Post-War Housing Policy
This begins with Labour’s attempts to end the housing shortage, followed by sections on Macmillan and Housing; the return of the market; the construction of high rise flats; Conservatives and the market; the New Towns; the ‘affluent society’ and housing policy in the 1960s, with sections on demographic change, the reaction to the Rachman scandal, Labour and housing policy from 1964-70, a new ideology and the decision to build more houses, the ending of the construction of high rise flats, and the existence of the homeless poor in the new welfare state; the record of Ted Heath’s Conservative government on housing 1970-4; Labour and Housing, 1974 to 1979; Changing policies to housing during Margaret Thatcher’s three administrations, with sections on the right to buy, the 1988 Housing Act. The last section is a critical summary of Post-War housing policy.

Extracted records

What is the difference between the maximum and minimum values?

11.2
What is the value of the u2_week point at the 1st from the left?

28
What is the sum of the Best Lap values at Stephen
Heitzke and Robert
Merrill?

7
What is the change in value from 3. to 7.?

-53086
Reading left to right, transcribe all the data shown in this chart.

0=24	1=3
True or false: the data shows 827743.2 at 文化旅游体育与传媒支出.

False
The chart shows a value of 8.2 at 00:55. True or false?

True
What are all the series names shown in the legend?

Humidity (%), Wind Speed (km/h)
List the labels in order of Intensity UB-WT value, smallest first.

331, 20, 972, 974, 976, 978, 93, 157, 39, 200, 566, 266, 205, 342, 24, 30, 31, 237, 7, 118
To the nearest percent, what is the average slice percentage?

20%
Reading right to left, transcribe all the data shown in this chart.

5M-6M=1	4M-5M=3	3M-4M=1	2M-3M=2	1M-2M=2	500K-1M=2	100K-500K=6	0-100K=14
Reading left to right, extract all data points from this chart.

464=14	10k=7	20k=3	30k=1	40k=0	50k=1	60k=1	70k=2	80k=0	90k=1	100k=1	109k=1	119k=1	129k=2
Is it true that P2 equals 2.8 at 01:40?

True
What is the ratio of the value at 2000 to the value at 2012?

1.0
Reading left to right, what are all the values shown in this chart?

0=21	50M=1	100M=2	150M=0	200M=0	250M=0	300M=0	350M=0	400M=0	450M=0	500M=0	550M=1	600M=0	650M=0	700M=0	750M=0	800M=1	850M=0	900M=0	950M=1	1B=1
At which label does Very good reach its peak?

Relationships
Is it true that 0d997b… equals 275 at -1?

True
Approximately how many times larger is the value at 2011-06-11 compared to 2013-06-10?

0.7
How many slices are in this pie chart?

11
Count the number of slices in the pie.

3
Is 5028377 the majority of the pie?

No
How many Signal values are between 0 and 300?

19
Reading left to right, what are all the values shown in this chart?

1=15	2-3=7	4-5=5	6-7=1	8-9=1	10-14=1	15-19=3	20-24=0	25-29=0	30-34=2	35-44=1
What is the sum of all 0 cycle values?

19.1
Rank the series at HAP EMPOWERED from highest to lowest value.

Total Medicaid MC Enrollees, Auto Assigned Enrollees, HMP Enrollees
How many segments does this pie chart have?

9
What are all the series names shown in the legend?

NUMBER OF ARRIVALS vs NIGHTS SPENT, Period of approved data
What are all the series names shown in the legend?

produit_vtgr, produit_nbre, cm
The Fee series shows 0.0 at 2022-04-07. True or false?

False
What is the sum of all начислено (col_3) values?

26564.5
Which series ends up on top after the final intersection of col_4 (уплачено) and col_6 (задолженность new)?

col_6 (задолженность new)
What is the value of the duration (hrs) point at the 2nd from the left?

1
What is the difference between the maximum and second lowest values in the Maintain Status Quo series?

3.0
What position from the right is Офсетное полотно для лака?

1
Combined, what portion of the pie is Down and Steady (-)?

Exercise A
According to the housing policy overview, what does its last section contain?
Exercise B
Continue the housing policy overview past its final sentence.

Final answer A
A critical summary of Post-War housing policy.

Final answer B
Social Security Since the War
This has sections on the Conservatives and Social Security, 1951-64, with a sections on pensions; Labour, and Poverty and Social Security, with sections on demographic and economic crisis, the rediscovery of poverty, and the Left’s reappraisal; the Heath Government and Social Security, with sections on Keith Joseph and the Family Income Supplement, the expansion of social security, the retrenchment in welfare spending due to the 1973 oil crisis, and the integration of tax and social security; Labour governments and social security policy; the Thatcher Governments and Social Security, with section on the 1976-8 review, her first administration, the 1980 ‘Annus Horribilis’, attacks on ‘scroungers’, the Fowler Review in Mrs. Thatcher’s Second Administration, Income Support, Family Credit, Housing Benefit, Social Fund, SERPS, the promise of radical change, and the 1988 Social Security Act; Emerging Issues, with sections on the preference for means-testing, the retention of work incentives, fraud and abuse, racism against the Black community, the contraction of the role of the state in favour of charities, self-reliance and independence, and the construction of residual welfare state; the 1990s, with sections on workfare and the Tory ‘Bastards’ in Major’s administration. The final section summarises briefly the changes in social security from 1945.
From the Cradle to the Grave: The Beginnings, Development and Demise of the Welfare State?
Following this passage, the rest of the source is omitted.